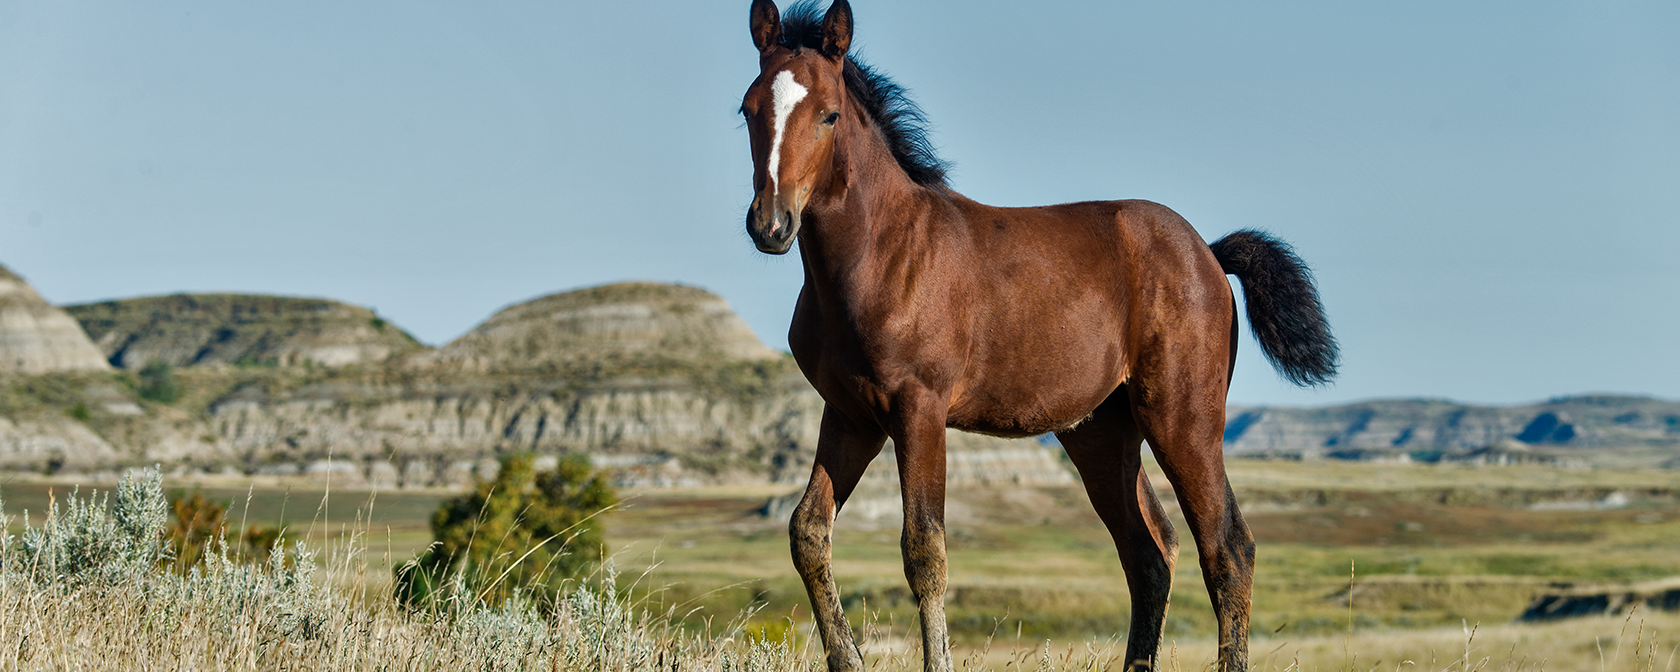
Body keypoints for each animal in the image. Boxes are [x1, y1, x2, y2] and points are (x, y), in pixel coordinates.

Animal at [739, 2, 1337, 668]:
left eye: (829, 114)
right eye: (748, 108)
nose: (771, 224)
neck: (879, 254)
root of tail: (1207, 252)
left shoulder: (918, 411)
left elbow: (925, 551)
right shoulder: (851, 416)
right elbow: (808, 533)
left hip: (1183, 416)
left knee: (1228, 548)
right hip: (1102, 431)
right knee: (1150, 553)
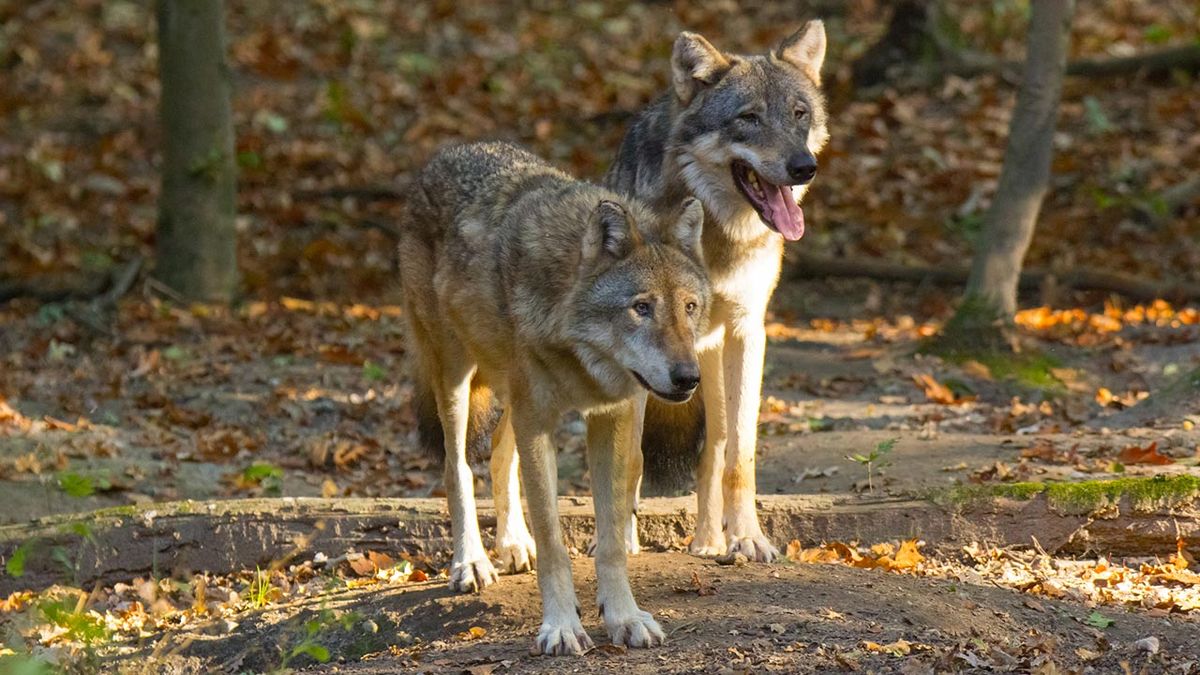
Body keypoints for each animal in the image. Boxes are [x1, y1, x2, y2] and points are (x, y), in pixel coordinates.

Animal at [397, 141, 710, 655]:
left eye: (689, 307)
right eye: (641, 307)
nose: (688, 378)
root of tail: (445, 153)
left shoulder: (610, 418)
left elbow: (610, 539)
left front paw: (624, 617)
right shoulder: (538, 420)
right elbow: (553, 541)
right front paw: (561, 626)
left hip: (510, 395)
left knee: (500, 456)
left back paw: (511, 545)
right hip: (456, 377)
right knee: (456, 466)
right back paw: (471, 562)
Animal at [605, 21, 829, 562]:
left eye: (799, 114)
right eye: (748, 118)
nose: (803, 166)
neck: (717, 235)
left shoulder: (749, 331)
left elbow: (739, 455)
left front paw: (749, 538)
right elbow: (632, 456)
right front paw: (621, 540)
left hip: (712, 354)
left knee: (717, 447)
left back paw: (709, 542)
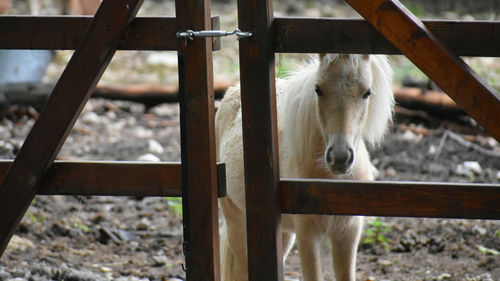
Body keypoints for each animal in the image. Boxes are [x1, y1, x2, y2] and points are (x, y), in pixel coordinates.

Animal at [215, 54, 394, 280]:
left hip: (283, 235)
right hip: (237, 221)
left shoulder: (348, 233)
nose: (340, 158)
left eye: (367, 92)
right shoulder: (308, 235)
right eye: (318, 89)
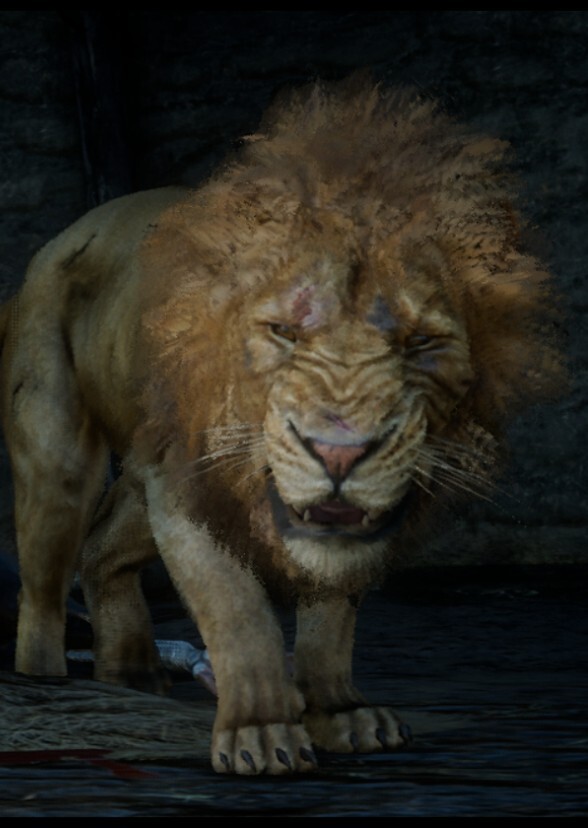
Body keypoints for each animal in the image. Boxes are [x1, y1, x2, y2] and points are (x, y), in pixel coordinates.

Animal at [0, 80, 562, 775]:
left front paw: (340, 713)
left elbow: (331, 620)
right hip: (59, 460)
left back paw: (131, 672)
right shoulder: (186, 487)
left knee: (102, 546)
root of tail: (59, 241)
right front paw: (261, 730)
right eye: (284, 332)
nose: (339, 454)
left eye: (419, 342)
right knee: (43, 594)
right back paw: (48, 689)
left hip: (141, 469)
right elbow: (237, 611)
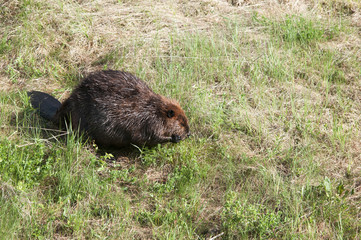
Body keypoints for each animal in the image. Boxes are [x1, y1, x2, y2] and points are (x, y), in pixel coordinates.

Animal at [29, 70, 190, 147]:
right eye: (182, 122)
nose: (188, 133)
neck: (153, 108)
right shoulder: (149, 121)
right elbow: (148, 136)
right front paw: (174, 138)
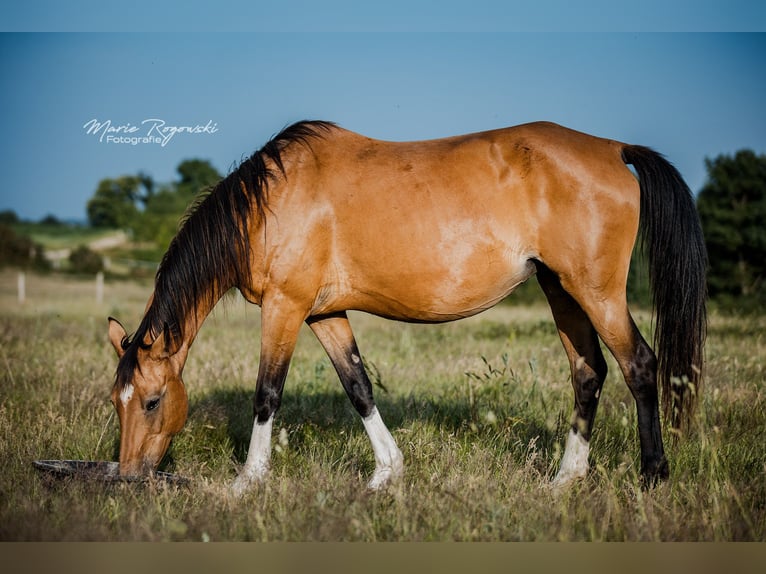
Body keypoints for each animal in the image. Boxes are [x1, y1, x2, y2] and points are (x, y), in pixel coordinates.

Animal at [107, 120, 707, 494]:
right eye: (118, 401)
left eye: (154, 401)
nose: (129, 475)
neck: (270, 202)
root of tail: (613, 148)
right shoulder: (323, 314)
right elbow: (358, 386)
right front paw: (386, 474)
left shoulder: (285, 307)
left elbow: (267, 394)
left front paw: (248, 482)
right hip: (562, 290)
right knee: (589, 371)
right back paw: (565, 479)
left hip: (596, 291)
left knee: (639, 365)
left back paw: (653, 475)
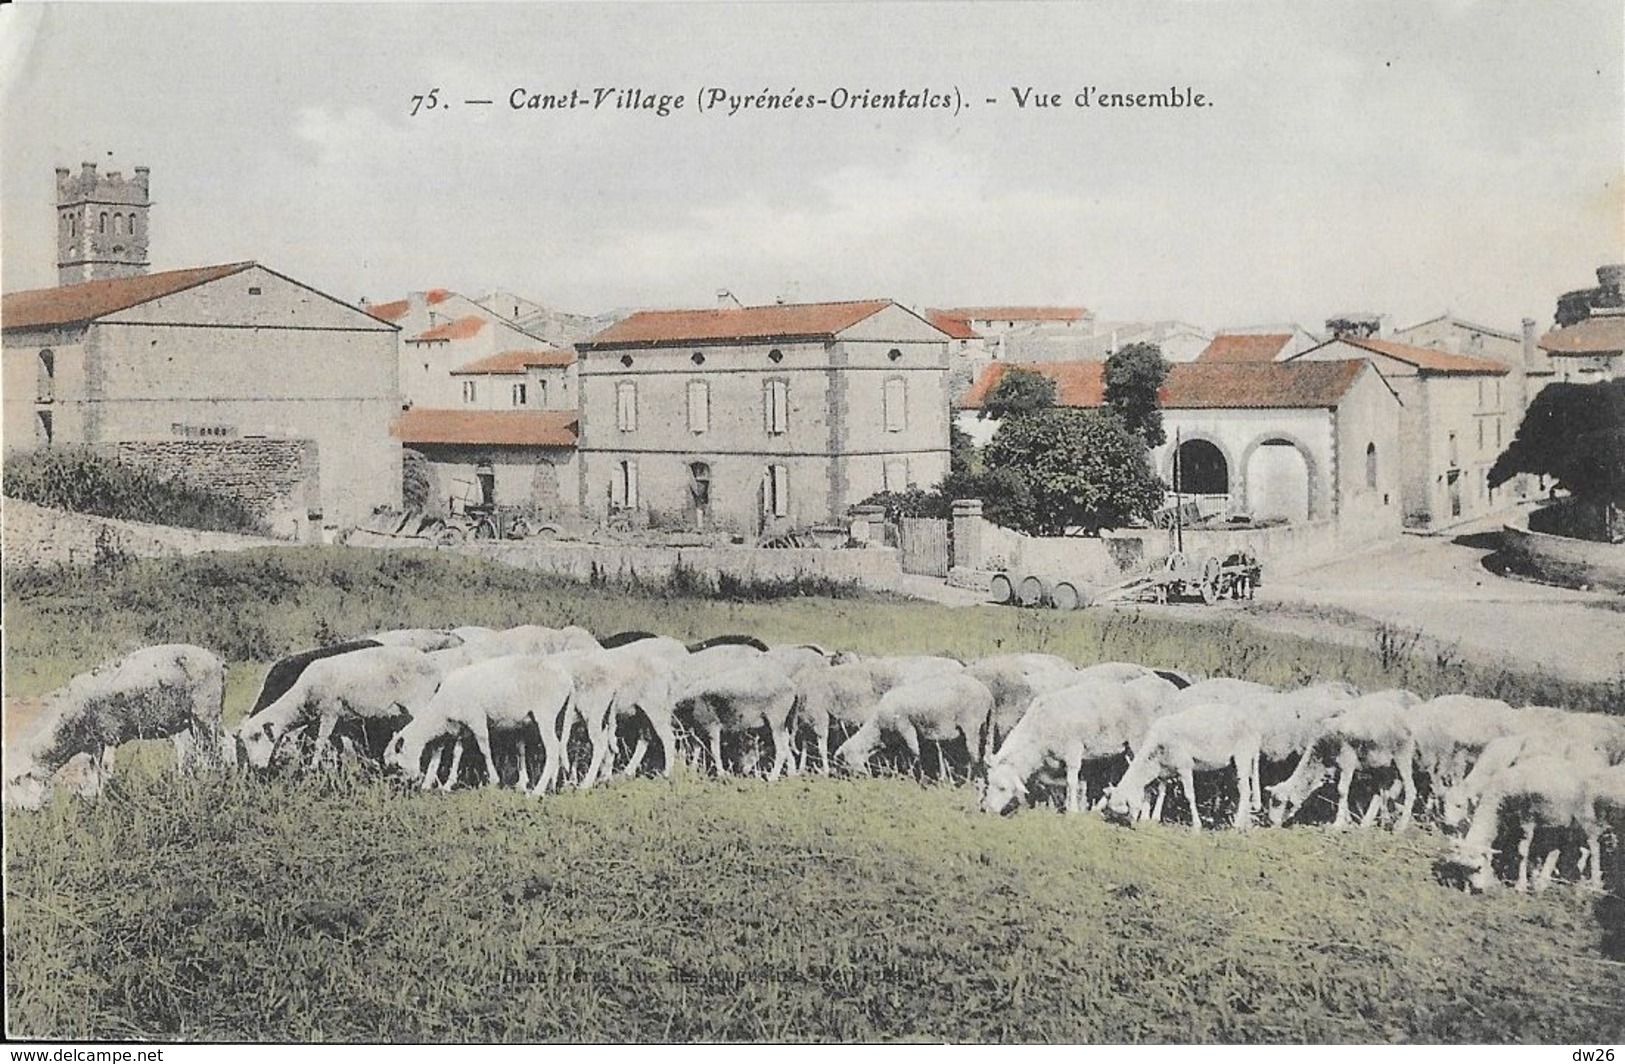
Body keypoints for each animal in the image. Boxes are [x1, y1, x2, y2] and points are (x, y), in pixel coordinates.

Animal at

::::

* **WORK TASK**
Across the whole listing above, repeat each line exactly and leave out the images.

* **SOLUTION FOR THIS EXERCISE**
Body keypoints for each animal in the image. Boxes are [x1, y1, x2, y2] and points are (x, y), in pixel coordinates.

Animal at [739, 2, 1337, 668]:
left eye: (829, 114)
right eye: (748, 108)
nose: (771, 224)
neck: (879, 254)
root of tail: (1207, 252)
left shoulder: (918, 411)
left elbow: (925, 551)
right shoulder: (851, 416)
right elbow: (808, 533)
left hip: (1183, 416)
left knee: (1228, 548)
right hip: (1102, 431)
right knee: (1150, 553)
Body keypoints for each animal in the image. Boxes are [x1, y1, x2, y2] and points are (x, y), in pixel coordinates.

Animal at [397, 141, 710, 655]:
left eye: (689, 307)
right eye: (641, 307)
nose: (688, 378)
root of tail: (445, 153)
left shoulder: (610, 418)
left elbow: (610, 539)
left front paw: (624, 617)
right shoulder: (538, 420)
right elbow: (553, 541)
right front paw: (561, 626)
left hip: (510, 395)
left knee: (500, 456)
left back paw: (511, 545)
right hip: (456, 377)
right knee: (456, 466)
right back paw: (471, 562)
Animal at [605, 21, 829, 562]:
left eye: (799, 114)
right eye: (748, 118)
nose: (803, 166)
neck: (717, 235)
left shoulder: (749, 331)
left elbow: (739, 455)
left front paw: (749, 538)
right elbow: (632, 456)
right front paw: (621, 540)
left hip: (712, 354)
left knee: (717, 447)
left back paw: (709, 542)
Body keypoints for each animal in the image. Boxes are [x1, y1, x2, y2] and points are (x, y), in pixel coordinates.

Animal at [215, 54, 394, 280]:
left hip: (283, 235)
right hip: (237, 221)
left shoulder: (348, 233)
nose: (340, 158)
left eye: (367, 92)
right shoulder: (308, 235)
right eye: (318, 89)
Body keypoints for each animal in the image. Boxes are [x1, y1, x2, y2] and points are (x, y), in pixel coordinates.

Animal at [0, 80, 562, 775]:
left front paw: (340, 713)
left elbow: (331, 620)
right hip: (59, 460)
left back paw: (131, 672)
right shoulder: (186, 487)
left knee: (102, 546)
root of tail: (59, 241)
right front paw: (261, 730)
right eye: (284, 332)
nose: (339, 454)
left eye: (419, 342)
right knee: (43, 594)
right back paw: (48, 689)
left hip: (141, 469)
right elbow: (237, 611)
Body keypoints for each animal in the image. Boxes are [x1, y1, x2, y2] and points are (x, y), in pixel coordinates.

Animal at [29, 70, 190, 147]:
right eye: (182, 122)
nose: (188, 133)
neck: (153, 108)
right shoulder: (149, 121)
right elbow: (148, 136)
right front paw: (174, 138)
Body keypoints for each animal in the image. Boxes are [x1, y1, x2, y2] and points are (x, y), in pixel coordinates.

Animal at [107, 120, 707, 494]:
right eye: (118, 401)
left eye: (154, 401)
nose: (129, 475)
neck: (270, 202)
root of tail: (613, 148)
right shoulder: (323, 314)
right elbow: (358, 386)
right front paw: (386, 474)
left shoulder: (285, 307)
left elbow: (267, 394)
left front paw: (248, 482)
right hip: (562, 290)
right knee: (589, 371)
right back paw: (565, 479)
left hip: (596, 291)
left knee: (639, 365)
left back paw: (653, 475)
Body keypoints for each animal in the image. Boxes are [x1, y1, x2, y2] and points are (x, y), in pixel coordinates.

Animal at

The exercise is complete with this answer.